** RECORDS TO USE follows **
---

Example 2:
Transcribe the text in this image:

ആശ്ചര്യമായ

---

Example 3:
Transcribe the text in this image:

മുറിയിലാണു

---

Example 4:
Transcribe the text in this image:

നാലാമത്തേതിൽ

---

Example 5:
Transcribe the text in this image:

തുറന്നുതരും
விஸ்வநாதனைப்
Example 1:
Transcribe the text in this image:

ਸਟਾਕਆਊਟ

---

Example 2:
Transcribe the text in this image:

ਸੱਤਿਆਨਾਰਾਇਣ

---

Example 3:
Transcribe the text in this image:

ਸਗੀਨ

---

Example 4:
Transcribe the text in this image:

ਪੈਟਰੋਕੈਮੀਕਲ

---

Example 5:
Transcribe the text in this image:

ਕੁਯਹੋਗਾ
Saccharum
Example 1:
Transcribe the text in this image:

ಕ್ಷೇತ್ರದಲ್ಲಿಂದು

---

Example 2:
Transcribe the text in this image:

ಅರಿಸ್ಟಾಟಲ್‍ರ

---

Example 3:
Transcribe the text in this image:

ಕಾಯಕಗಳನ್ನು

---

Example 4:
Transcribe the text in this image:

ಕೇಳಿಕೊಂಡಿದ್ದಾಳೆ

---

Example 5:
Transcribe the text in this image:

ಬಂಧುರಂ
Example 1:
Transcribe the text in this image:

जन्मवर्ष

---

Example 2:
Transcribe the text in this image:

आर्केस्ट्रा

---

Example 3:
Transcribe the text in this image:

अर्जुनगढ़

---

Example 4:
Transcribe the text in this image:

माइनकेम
** End of RECORDS TO USE **
WORK TASK:
Each record needs to be copied out again, letter for letter.

ANSWER TO THIS PROBLEM:
---

Example 2:
Transcribe the text in this image:

ആശ്ചര്യമായ

---

Example 3:
Transcribe the text in this image:

മുറിയിലാണു

---

Example 4:
Transcribe the text in this image:

നാലാമത്തേതിൽ

---

Example 5:
Transcribe the text in this image:

തുറന്നുതരും
விஸ்வநாதனைப்
Example 1:
Transcribe the text in this image:

ਸਟਾਕਆਊਟ

---

Example 2:
Transcribe the text in this image:

ਸੱਤਿਆਨਾਰਾਇਣ

---

Example 3:
Transcribe the text in this image:

ਸਗੀਨ

---

Example 4:
Transcribe the text in this image:

ਪੈਟਰੋਕੈਮੀਕਲ

---

Example 5:
Transcribe the text in this image:

ਕੁਯਹੋਗਾ
Saccharum
Example 1:
Transcribe the text in this image:

ಕ್ಷೇತ್ರದಲ್ಲಿಂದು

---

Example 2:
Transcribe the text in this image:

ಅರಿಸ್ಟಾಟಲ್‍ರ

---

Example 3:
Transcribe the text in this image:

ಕಾಯಕಗಳನ್ನು

---

Example 4:
Transcribe the text in this image:

ಕೇಳಿಕೊಂಡಿದ್ದಾಳೆ

---

Example 5:
Transcribe the text in this image:

ಬಂಧುರಂ
Example 1:
Transcribe the text in this image:

जन्मवर्ष

---

Example 2:
Transcribe the text in this image:

आर्केस्ट्रा

---

Example 3:
Transcribe the text in this image:

अर्जुनगढ़

---

Example 4:
Transcribe the text in this image:

माइनकेम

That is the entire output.